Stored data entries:
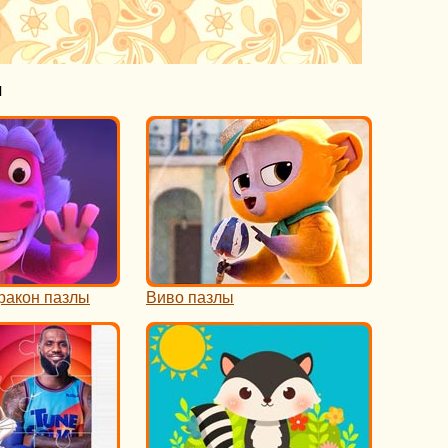
н
ракон пазлы
Виво пазлы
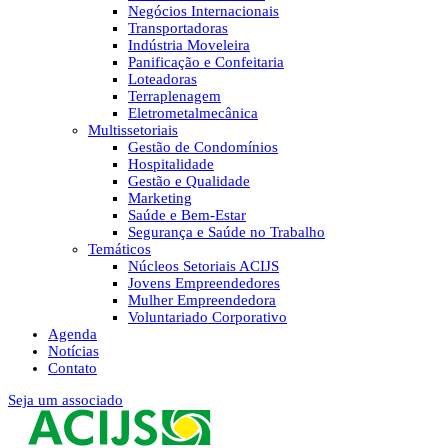
Negócios Internacionais
Transportadoras
Indústria Moveleira
Panificação e Confeitaria
Loteadoras
Terraplenagem
Eletrometalmecânica
Multissetoriais
Gestão de Condomínios
Hospitalidade
Gestão e Qualidade
Marketing
Saúde e Bem-Estar
Segurança e Saúde no Trabalho
Temáticos
Núcleos Setoriais ACIJS
Jovens Empreendedores
Mulher Empreendedora
Voluntariado Corporativo
Agenda
Notícias
Contato
Seja um associado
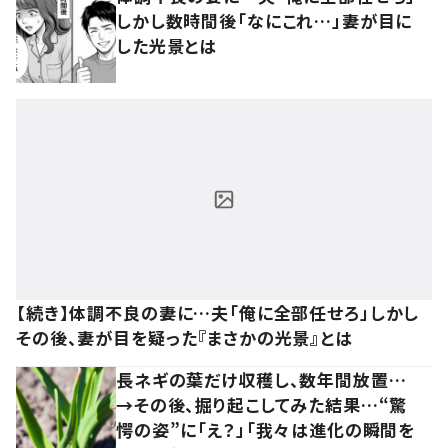
しかし数時間後「なにこれ…」妻が目に
した光景とは
【続き】体調不良の妻に…夫「俺に全部任せろ」しかし
その後、妻が目を疑った『まさかの光景』とは
長ネギの葉だけ収穫し、数年間放置…
→その後、掘り起こしてみた結果…“驚
愕の姿”に「え？」「我々は進化の瞬間を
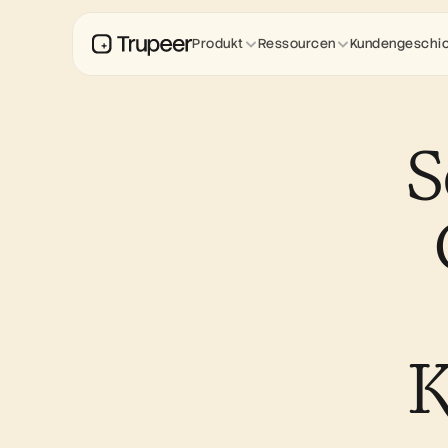
Produkt
Ressourcen
Kundengeschi
S
K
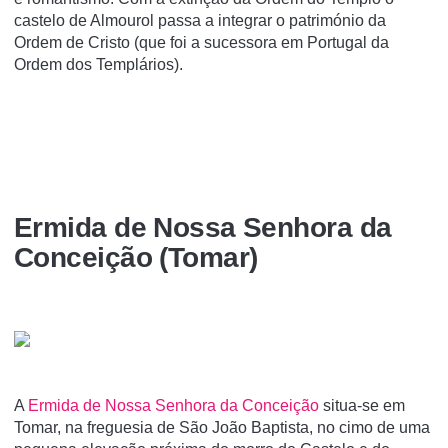
castelo de Almourol passa a integrar o património da
Ordem de Cristo (que foi a sucessora em Portugal da
Ordem dos Templários).
Ermida de Nossa Senhora da
Conceição (Tomar)
A
Ermida de Nossa Senhora da Conceição
situa-se em
Tomar, na freguesia de São João Baptista, no cimo de uma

WHAT YOU NEED TO DO
Only an exact, picture-free copy of the entries counts as the answer.

YOUR SOLUTION
н
ракон пазлы
Виво пазлы
Negócios Internacionais
Transportadoras
Indústria Moveleira
Panificação e Confeitaria
Loteadoras
Terraplenagem
Eletrometalmecânica
Multissetoriais
Gestão de Condomínios
Hospitalidade
Gestão e Qualidade
Marketing
Saúde e Bem-Estar
Segurança e Saúde no Trabalho
Temáticos
Núcleos Setoriais ACIJS
Jovens Empreendedores
Mulher Empreendedora
Voluntariado Corporativo
Agenda
Notícias
Contato
Seja um associado
しかし数時間後「なにこれ…」妻が目に
した光景とは
【続き】体調不良の妻に…夫「俺に全部任せろ」しかし
その後、妻が目を疑った『まさかの光景』とは
長ネギの葉だけ収穫し、数年間放置…
→その後、掘り起こしてみた結果…“驚
愕の姿”に「え？」「我々は進化の瞬間を
Produkt
Ressourcen
Kundengeschi
S
K
castelo de Almourol passa a integrar o património da
Ordem de Cristo (que foi a sucessora em Portugal da
Ordem dos Templários).
Ermida de Nossa Senhora da
Conceição (Tomar)
A
Ermida de Nossa Senhora da Conceição
situa-se em
Tomar, na freguesia de São João Baptista, no cimo de uma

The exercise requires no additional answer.